La rivalité aiguë entre le chanteur Ian Gillan et le guitariste Richie Blackmore fut fatale au groupe Deep Purple dans sa phase la plus réussie. « In Rock [1970] représente l’intronisation de Gillan comme le chanteur-hurleur et le frontman dont Deep Purple avait besoin. Conséquence directe, celui-ci se place en rival de Richie Blackmore qui a l’habitude de voir les projecteurs braqués sur lui pendant ses longues improvisations.
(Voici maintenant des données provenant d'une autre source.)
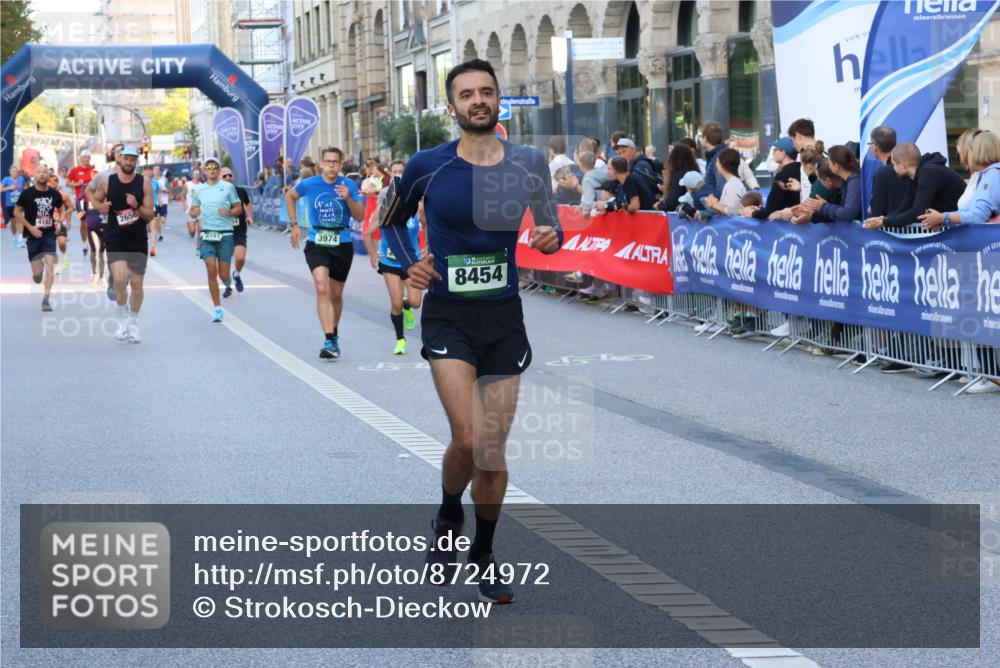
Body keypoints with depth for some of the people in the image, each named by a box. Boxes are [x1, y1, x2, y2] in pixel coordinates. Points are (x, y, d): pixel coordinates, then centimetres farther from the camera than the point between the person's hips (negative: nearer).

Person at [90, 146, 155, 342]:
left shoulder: (144, 184, -2)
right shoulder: (107, 181, 0)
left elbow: (150, 215, -2)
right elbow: (95, 199, 17)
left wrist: (137, 207, -21)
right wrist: (100, 206, -5)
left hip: (138, 240, 1)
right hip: (115, 239, -1)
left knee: (136, 283, 5)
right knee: (119, 279, -18)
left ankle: (133, 323, 24)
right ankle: (123, 318, 4)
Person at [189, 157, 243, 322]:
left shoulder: (228, 187, 4)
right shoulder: (199, 189, 11)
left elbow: (239, 208, 8)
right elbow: (193, 211, 20)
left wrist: (229, 212, -13)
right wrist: (195, 212, -5)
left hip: (225, 234, -2)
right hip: (206, 234, 2)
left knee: (223, 274, -2)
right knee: (211, 270, -10)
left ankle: (228, 283, 38)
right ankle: (218, 308, -3)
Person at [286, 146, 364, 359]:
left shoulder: (349, 185, -5)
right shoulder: (309, 184, -5)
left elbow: (360, 216, -7)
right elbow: (290, 196, 16)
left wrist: (348, 198, -23)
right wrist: (294, 224, 12)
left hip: (342, 245, 1)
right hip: (317, 244, -1)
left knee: (336, 294, 14)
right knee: (322, 289, -20)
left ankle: (334, 334, 37)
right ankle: (329, 341, -25)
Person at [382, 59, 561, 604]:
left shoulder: (527, 164, -1)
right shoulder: (428, 166, -5)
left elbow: (551, 227, 11)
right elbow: (392, 220, 12)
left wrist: (551, 237, -13)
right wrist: (409, 263, -5)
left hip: (504, 318, 2)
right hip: (448, 315, -2)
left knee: (494, 449, 7)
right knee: (468, 439, -17)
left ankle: (483, 556, 26)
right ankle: (448, 518, 15)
La guerre est déclarée sans équivoque, le guitariste annonçant au chanteur : « Sache que je le dis pas méchamment, mais je vais essayer de t’éclipser tous les soirs ». » (Jean-Sylvain Cabot, Deep Purple, Rhapsody in Rock, Le Mot et le Reste, 2013, p. 173). Citons aussi la tension entre le chanteur des Yardbirds (précurseurs de Led Zeppelin), Keith Relf, et le guitariste Jeff Beck ; selon l’autre guitariste Chris Dreja, « Keith [Relf] était très fragile. Peu à peu l’alcool a pris le dessus. C’était dur pour lui de rivaliser avec le guitariste solo et de trouver sa place dans le groupe. » (Chris Welch, The Man who Led Zeppelin, Rivages Rouge/Payot, 2009 (édition anglaise, 2002), p. 56).
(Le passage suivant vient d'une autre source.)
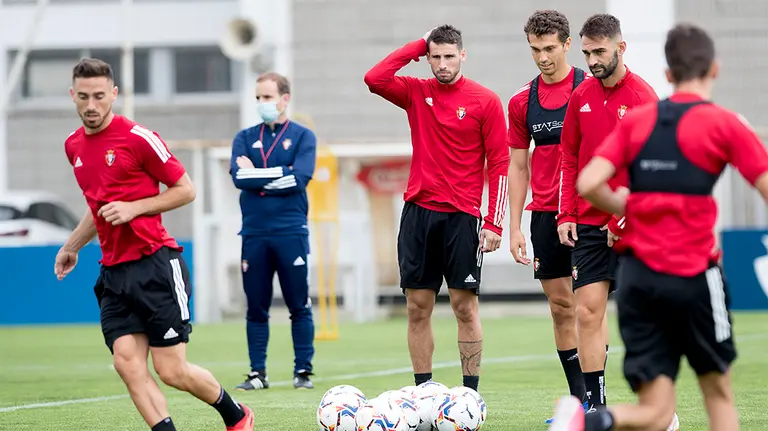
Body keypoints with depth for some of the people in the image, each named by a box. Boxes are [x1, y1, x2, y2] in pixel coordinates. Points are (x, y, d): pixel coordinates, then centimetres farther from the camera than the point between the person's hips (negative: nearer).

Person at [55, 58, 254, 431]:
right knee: (127, 362, -11)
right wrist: (72, 246, 33)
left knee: (171, 371, -4)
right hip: (114, 272, 6)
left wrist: (134, 208, -15)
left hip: (156, 264, -6)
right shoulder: (74, 146, 12)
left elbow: (185, 190, -5)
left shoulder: (137, 138, -9)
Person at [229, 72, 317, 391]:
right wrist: (276, 176, -8)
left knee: (299, 307, 0)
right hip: (254, 233, 2)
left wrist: (256, 175, -6)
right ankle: (257, 373, 8)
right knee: (256, 308, 4)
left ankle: (303, 371, 5)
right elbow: (238, 177, -5)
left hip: (291, 232, -2)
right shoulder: (245, 137, 12)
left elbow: (299, 178, -11)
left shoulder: (302, 136, 5)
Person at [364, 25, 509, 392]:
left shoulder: (485, 101, -2)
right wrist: (418, 46, -3)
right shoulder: (416, 93, 8)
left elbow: (500, 164, -3)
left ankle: (470, 392, 0)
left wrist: (494, 223, -10)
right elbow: (374, 79, -8)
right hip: (418, 211, 3)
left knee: (465, 307, -3)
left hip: (462, 216, -3)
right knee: (418, 308, 3)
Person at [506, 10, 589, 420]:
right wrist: (515, 228, 8)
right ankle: (578, 400, 11)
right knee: (560, 306, 5)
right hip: (544, 213, 4)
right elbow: (517, 166, 13)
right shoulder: (522, 101, 9)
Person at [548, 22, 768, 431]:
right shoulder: (724, 124, -2)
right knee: (718, 391, 18)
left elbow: (588, 184, 0)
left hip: (637, 274, 4)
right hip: (693, 275, -4)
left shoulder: (635, 121, 8)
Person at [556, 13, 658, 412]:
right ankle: (595, 405, 3)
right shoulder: (581, 97, 8)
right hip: (588, 225, 4)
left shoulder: (642, 97, -8)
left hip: (630, 227, -4)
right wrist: (566, 215, 5)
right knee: (587, 311, -2)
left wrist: (623, 219, -14)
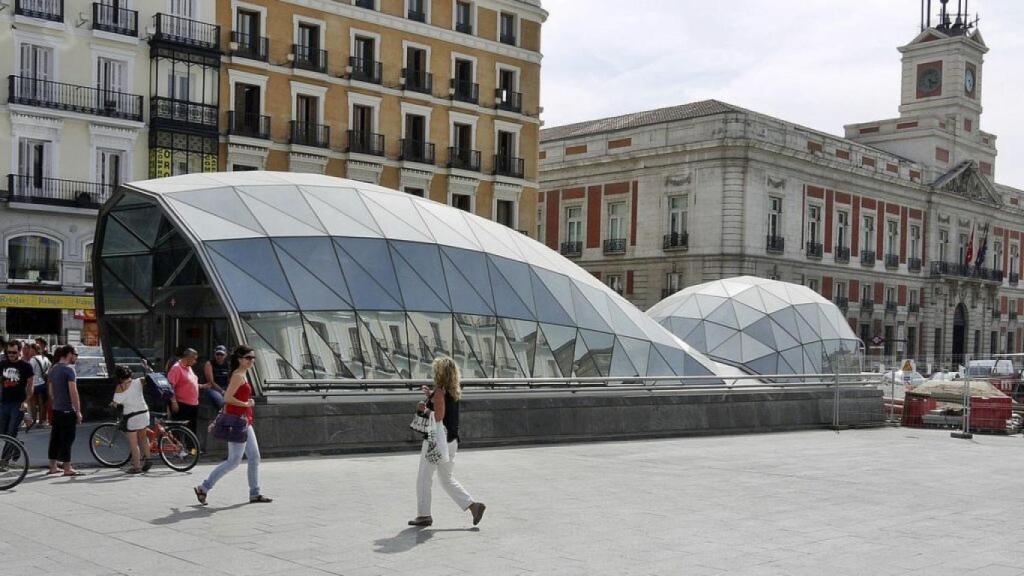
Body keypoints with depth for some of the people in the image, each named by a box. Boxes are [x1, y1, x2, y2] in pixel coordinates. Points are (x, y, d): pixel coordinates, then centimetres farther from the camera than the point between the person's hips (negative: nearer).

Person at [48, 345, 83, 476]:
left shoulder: (53, 369, 12)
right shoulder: (69, 369, -15)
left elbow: (51, 391, 17)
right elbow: (73, 392, -18)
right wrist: (78, 411, -15)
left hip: (56, 410, 8)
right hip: (67, 410, -8)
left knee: (55, 439, 12)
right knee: (67, 439, -4)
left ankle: (53, 467, 18)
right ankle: (67, 469, -1)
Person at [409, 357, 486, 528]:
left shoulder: (439, 391, -16)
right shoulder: (454, 392, 9)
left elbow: (438, 417, -23)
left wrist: (425, 409, -8)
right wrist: (431, 397, 17)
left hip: (437, 440, -8)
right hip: (451, 441, 8)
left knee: (424, 479, 6)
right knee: (447, 480, 17)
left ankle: (423, 515, 12)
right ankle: (474, 506, 7)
7. Richards (Life, p. 555) : « En dépit de tout, la relation entre Mick et moi marche encore. […] Mais il faut que nos loges respectives soient aussi loin que possible l’une de l’autre. […] Quand on se retrouve tous les deux, on a constamment des idées. Entre nous, il y a une étincelle électro-magnétique. » Plus loin, il précise (p. 567) : « Les tournées, c’est le seul moyen de survivre. Les droits générés par les ventes de disques couvraient à peine les frais de fonctionnement, et on ne pouvait pas tourner en s’appuyant sur la sortie d’un nouvel album comme dans l’ancien temps. En fin de compte, les méga-tournées ont constitué la source de revenus qui permettait à la machine de continuer à fonctionner. »
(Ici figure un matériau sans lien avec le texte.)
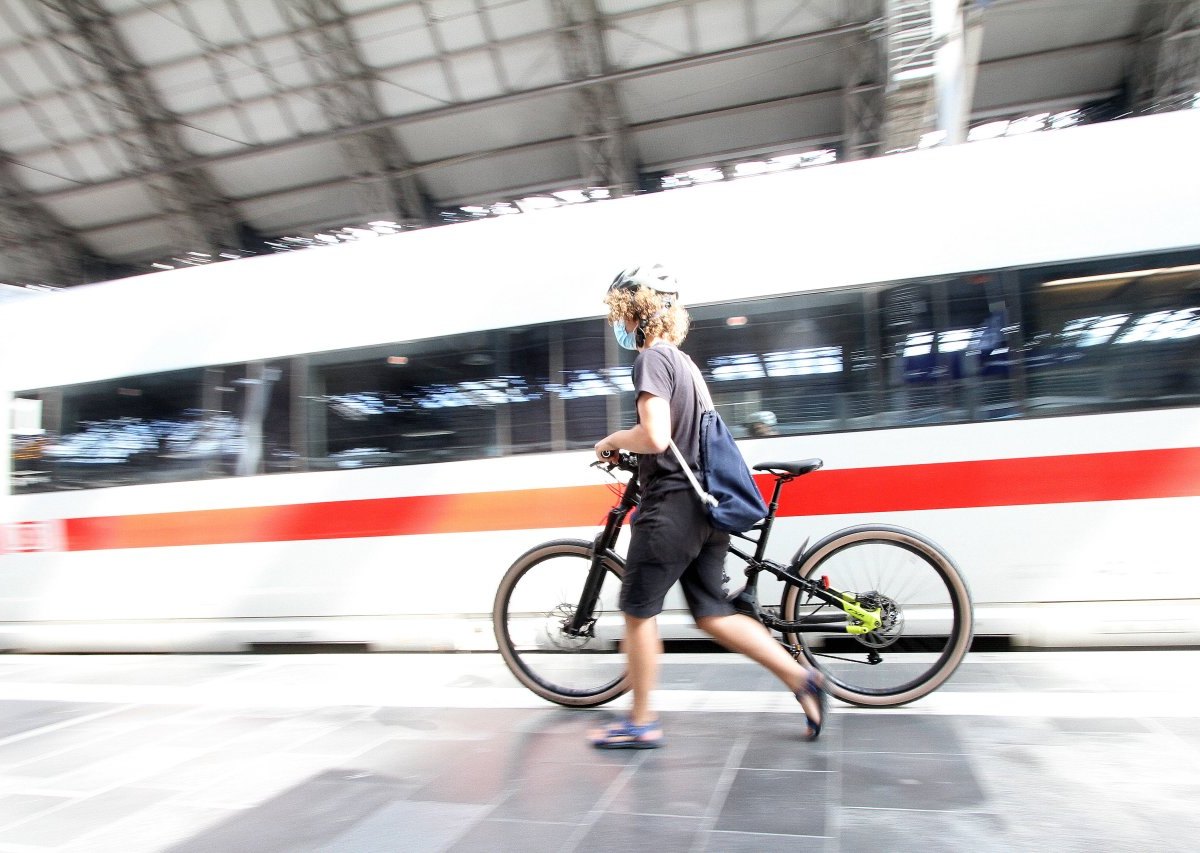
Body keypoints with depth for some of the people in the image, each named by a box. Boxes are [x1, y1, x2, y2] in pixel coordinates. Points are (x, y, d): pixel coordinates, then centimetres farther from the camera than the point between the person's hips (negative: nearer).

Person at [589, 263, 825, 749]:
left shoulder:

WHANNEL Garry, «Spectacle à deux : le chanteur et le guitariste – Garry WHANNEL», Articles [En ligne], Web-revue des industries culturelles et numériques, 2019, mis en ligne le 1er mars 2019. URL : https://industrie-culturelle.fr/industrie-culturelle/spectacle-a-deux-le-chanteur-et-le-guitariste-garry-whannel/
Gary Whannel est professeur émérite de l’université de Bedfordshire (Royaume-Uni), où il a enseigné la culture populaire et les médias. Il est l’auteur de nombreux articles et livres sur les médias, le mécénat et le sport. Dans sa jeunesse, il fut guitariste du groupe AWD (de l’école « Canterbury »).